The guest of honour was the Prime Minister Duško Marković, who took to the podium with an address of thanks to the investors in the hotel.
“The Maestral hotel has been recognised in Europe and beyond as one of the symbols of Montenegro’s tourism,” said the Prime Minister of the dominant force in Montenegrin politics, the Democratic Party of Socialists. “Today we see it in a new design, as a prestigious example of construction on the Montenegrin coast… and the best confirmation of Montenegro and its investment potential.”
With 196 rooms and 18 suites, the hotel was set to become a haven for gambling and a magnet for poker enthusiasts, with slot machines, roulette, gaming tables and VIP tournaments.

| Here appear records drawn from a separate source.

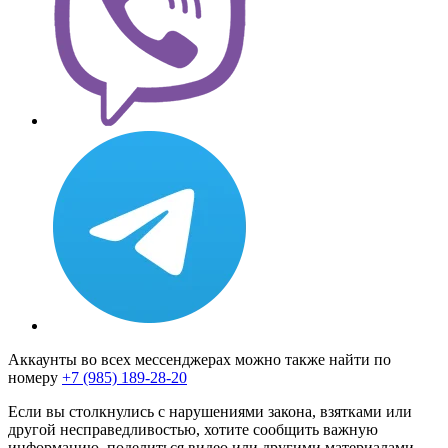
Аккаунты во всех мессенджерах можно также найти по
номеру
+7 (985) 189-28-20
Если вы столкнулись с нарушениями закона, взятками или
другой несправедливостью, хотите сообщить важную
информацию, поделиться видео или другими материалами,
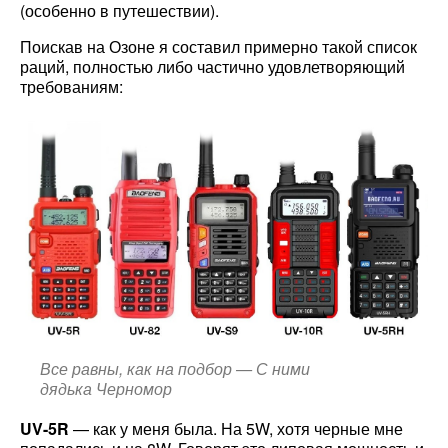
(особенно в путешествии).
Поискав на Озоне я составил примерно такой список
раций, полностью либо частично удовлетворяющий
требованиям:
Все равны, как на подбор — С ними
дядька Черномор
UV-5R
— как у меня была. На 5W, хотя черные мне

Speaking about the Maestral hotel and its owners, Marković declared that the government appreciated the “efforts, trust and partnership of the company Monte Rock”, which ploughed €50 million into the hotel over two years, since it purchased the troubled property from Slovenian state-owned gambling authority, the HIT group, and smartened up the hospitality hub.
“Our partners [in the hotel] have strongly contributed to achieving international standards in the field of hotel management and sustainable development,” the PM added.
Such lavish praise was accompanied by a ribbon-cutting ceremony, where Markovic stood alongside one of the major investors, the 54-year old Malaysian Paul Phua.
But who is this man?
Phua is a multi-millionaire bookmaker who was convicted for running an illegal betting scheme in Malaysia during the European Football Championships in 2004, and arrested in both Macau and Las Vegas for similar operations in the World Cup in 2014.
There is indication that he bribed his way out of jail in Macau, and the FBI has named him as a known member of the feared Hong Kong-based organised crime group, the 14K Triad. In both Macao and Las Vegas he evaded conviction.
The bookmaker has been behind IBCBet, according to FBI testimony. Now called Maxbet, this is one of the largest online betting sites in the world, but is restricted from operating in a plethora of countries.
Meanwhile the named parent company of IBCBet made a significant deposit – of €6.2 million – into a bank in Montenegro owned by Phua’s partner at the Maestral, a Greek businessman called Petros Stathis.
Phua is also facing trial in San Marino on accusations of bribing officials with over €2 million Euro, in connection with procuring a diplomatic passport in 2011. For three years Phua was Ambassador for San Marino to Montenegro, a position authorised by the Montenegrin Government, despite his shady past. This trial has been delayed until April 2019, due to the illness of one of the defendants.
But none of this seemed to matter to the political elite of Montenegro, as long as Phua – and his associates – poured in money to the tiny Republic. Neither the prime minister nor the president’s office would answer questions from EIC Network on its relationship with Phua.
In this investigation, we probe into Paul Phua’s colourful past, and examine how the Malaysian and his associates bought their way into Montenegrin high society.